Let us assume for a moment that the Democratic convention commences in August without a presumptive nominee. (Neither Hillary Clinton nor Barack Obama appear likely to throw in the towel before the convention, no matter what happens on May 6, and it also seems increasingly likely that the candidates will be effectively locked in a stalemate, notwithstanding Obama's almost inevitable lead in pledged delegates and probable lead in the popular vote.) If no nominee is selected on the first ballot, the convention will become a brokered one, and (obviously) it is at this point impossible to guess who will emerge victorious on any subsequent ballot.
But imagine this: what if Barack Obama, if unsuccessful on the first ballot, rather than continue to fight for the nomination, meets with Al Gore, yes Gore, and tells him that he would willingly throw his support behind a 'Draft Gore' campaign, and become his vice-presidential running mate. One cannot imagine a scenario under which, with Obama's and his supporters' (and delegates') support, Al Gore would not become the nominee on the second or a subsequent ballot, even accounting for a last-minute furious fight by a Clinton campaign known for its fury.
Admittedly, Al Gore has often publicly said he is no longer interested in the presidency, that he is well over the disappointment of not attaining it, and that he can do better work (on the environment and global warming) as a private citizen. And he has said those things with all sincerity. But it is relatively easy to make those comments and believe them when the presidency is an abstract notion, and when the idea of entering the grueling fray of a long winter of primary politics is a singularly unattractive one to a retired politician. But one cannot underestimate the effect, sitting in the convention hall in Denver and watching the future of his party, and potentially his country, being decided and his being offered, on the proverbial silver platter, the opportunity to likely become the forty-third president of the United States a mere two-and-a-half months later, can have. (And who really believes that as president of the United States he cannot do more for his cause than he can as a tireless, and admittedly often effective, private citizen?) As the saying goes, "show me the money," and such a scenario would surely have to figuratively count for a lot of cash. Nobel prize winner, Oscar-winner Albert Gore would have to possess an unusually small or suppressed ego, something neither he nor any other politician is known for, to refuse the proposition.

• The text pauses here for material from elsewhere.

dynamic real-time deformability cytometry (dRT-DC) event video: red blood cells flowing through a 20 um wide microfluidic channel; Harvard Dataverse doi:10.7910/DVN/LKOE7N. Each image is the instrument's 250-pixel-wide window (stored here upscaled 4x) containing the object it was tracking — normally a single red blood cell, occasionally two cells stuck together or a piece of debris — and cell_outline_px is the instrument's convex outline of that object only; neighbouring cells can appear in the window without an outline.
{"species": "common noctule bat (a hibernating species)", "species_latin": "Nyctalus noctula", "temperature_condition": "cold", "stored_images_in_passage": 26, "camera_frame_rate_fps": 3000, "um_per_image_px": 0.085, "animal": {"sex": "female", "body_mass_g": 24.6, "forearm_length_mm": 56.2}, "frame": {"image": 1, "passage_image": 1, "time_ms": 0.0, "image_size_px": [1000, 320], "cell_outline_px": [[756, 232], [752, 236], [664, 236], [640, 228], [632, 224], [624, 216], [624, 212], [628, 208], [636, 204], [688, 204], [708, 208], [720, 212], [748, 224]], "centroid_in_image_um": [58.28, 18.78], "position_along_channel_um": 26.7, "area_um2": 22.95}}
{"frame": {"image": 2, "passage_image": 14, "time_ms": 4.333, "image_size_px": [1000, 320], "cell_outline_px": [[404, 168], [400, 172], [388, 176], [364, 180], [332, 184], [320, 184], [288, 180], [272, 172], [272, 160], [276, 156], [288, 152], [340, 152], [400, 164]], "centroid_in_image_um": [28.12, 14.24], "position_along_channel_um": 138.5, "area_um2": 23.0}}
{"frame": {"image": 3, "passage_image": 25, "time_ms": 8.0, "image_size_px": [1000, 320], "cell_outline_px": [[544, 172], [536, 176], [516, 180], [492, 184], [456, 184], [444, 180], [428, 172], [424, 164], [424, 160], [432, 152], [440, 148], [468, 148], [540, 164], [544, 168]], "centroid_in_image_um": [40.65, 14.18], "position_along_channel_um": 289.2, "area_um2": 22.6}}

But why, one might ask, would Obama make such a suggestion in the first place? Well, why shouldn't he? He is, and would be, understandably reluctant to become the Clinton running mate, a rival he will have arguably beaten; he would understandably be reluctant to become the running mate of a rival whose husband was himself a two-term, and highly popular, president, and he would be understandably reluctant to become the running mate of someone whose campaign at least, if not always herself and her spouse, has engaged in rather vituperative, malicious, and even vulgar attacks on him and his character. But the running mate of the granddaddy (now that Bill can really no longer be considered that) of his party? Barack Obama knows full well that if he cannot become president in 2008, matched with the right candidate (and assuming a good eight years), he will likely become president in 2016. When he is still in his fifties. He also knows that even were he to prevail at a brokered convention, he will be in a tough fight against John McCain, not least because as we have recently re-discovered, race cannot not be factor in these United States, certainly not in 2008.
I have been, and am still, an enthusiastic supporter of Barack Obama for President of the United States. I believe that an Obama presidency will be enormously beneficial for the country and will have the potential to revolutionize our foreign policy, to the great advantage of the U.S. and the rest of the world. I am still hopeful, indeed optimistic, that he will become the nominee of the party, and believe he should. But if that is not to be, Obama might do almost as much good as the Vice President, at least in a Gore administration.
A Gore/Obama Democratic ticket would be a hard one to beat by any Republican, let alone the seventy-one year old John McCain, who can hardly be considered one of the more formidable Republican nominees in recent history. Dream ticket? It's this, not Clinton/Obama or Obama/Clinton. Al Gore and Barack Obama, if they were to seriously consider running together, would be the saviors of what soon will be a fractured Democratic party, and would virtually ensure a Democratic White House in 2009. And as my friend Glenn O'Brien, copywriter extraordinaire, pointed out last year (well before it was clear that Gore would not be running) a Gore campaign would have the ultimate campaign slogan, one that Obama, (even) Clinton, their supporters, and many independents couldn't help but happily endorse: "Re-elect Gore 2008."